• Aim of the task: Further down are entries; set down exactly and only the lines from the one with "A position is" up to and including the one with "shrub (bbox(62, 384, 135, 427)) | 2.27 -1.31", dropping each picture.

(Dataset entries)
+ + + + +
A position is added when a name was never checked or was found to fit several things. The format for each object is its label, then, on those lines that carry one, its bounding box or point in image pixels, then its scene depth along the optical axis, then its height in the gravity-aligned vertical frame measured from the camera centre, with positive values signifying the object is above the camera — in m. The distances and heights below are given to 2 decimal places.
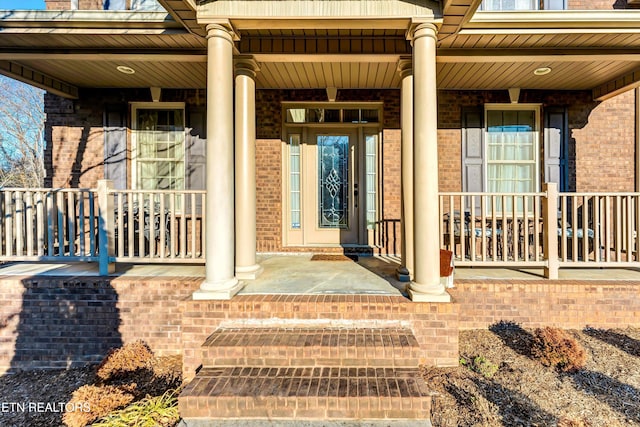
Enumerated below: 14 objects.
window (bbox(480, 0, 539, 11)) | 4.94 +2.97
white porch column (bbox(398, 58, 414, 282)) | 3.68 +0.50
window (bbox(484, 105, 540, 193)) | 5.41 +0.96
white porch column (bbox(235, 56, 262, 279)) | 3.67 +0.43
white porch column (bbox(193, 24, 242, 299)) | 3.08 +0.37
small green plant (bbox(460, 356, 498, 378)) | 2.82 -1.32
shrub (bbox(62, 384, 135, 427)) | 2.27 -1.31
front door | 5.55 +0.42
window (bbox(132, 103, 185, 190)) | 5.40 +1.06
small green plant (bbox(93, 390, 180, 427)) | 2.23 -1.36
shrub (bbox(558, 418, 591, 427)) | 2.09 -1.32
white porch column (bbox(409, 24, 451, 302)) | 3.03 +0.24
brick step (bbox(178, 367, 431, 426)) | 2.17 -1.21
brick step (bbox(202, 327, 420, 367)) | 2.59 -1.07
+ + + + +
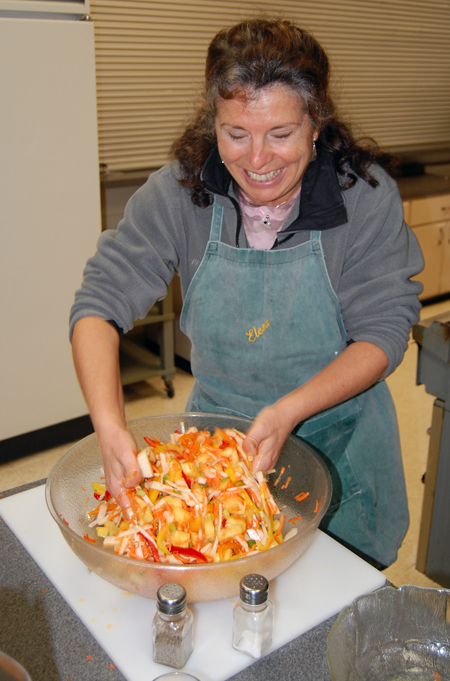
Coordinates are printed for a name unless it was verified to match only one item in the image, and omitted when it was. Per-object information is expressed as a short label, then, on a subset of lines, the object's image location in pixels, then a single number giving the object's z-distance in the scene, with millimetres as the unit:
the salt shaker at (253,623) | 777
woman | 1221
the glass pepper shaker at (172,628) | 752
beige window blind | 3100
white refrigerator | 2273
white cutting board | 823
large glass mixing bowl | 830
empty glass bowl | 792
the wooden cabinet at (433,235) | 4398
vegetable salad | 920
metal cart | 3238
+ + + + +
• Answer to this task:
A position is added when a name was never checked or was found to fit several things. The format for each object is its label, then, on those lines that carry one, its bounding box or point in image pixels, then its scene depth along the optical axis, then its height in the gravity-aligned vertical frame measured from the camera centre, with positive values signifying the object is above the camera — in m. The distances and heights below are given to 2 decimal places.
Enumerated below: 14 objects.
window (bbox(480, 0, 539, 11)) | 4.94 +2.97
white porch column (bbox(398, 58, 414, 282)) | 3.68 +0.50
window (bbox(484, 105, 540, 193)) | 5.41 +0.96
white porch column (bbox(235, 56, 262, 279)) | 3.67 +0.43
white porch column (bbox(193, 24, 242, 299)) | 3.08 +0.37
small green plant (bbox(460, 356, 498, 378)) | 2.82 -1.32
shrub (bbox(62, 384, 135, 427)) | 2.27 -1.31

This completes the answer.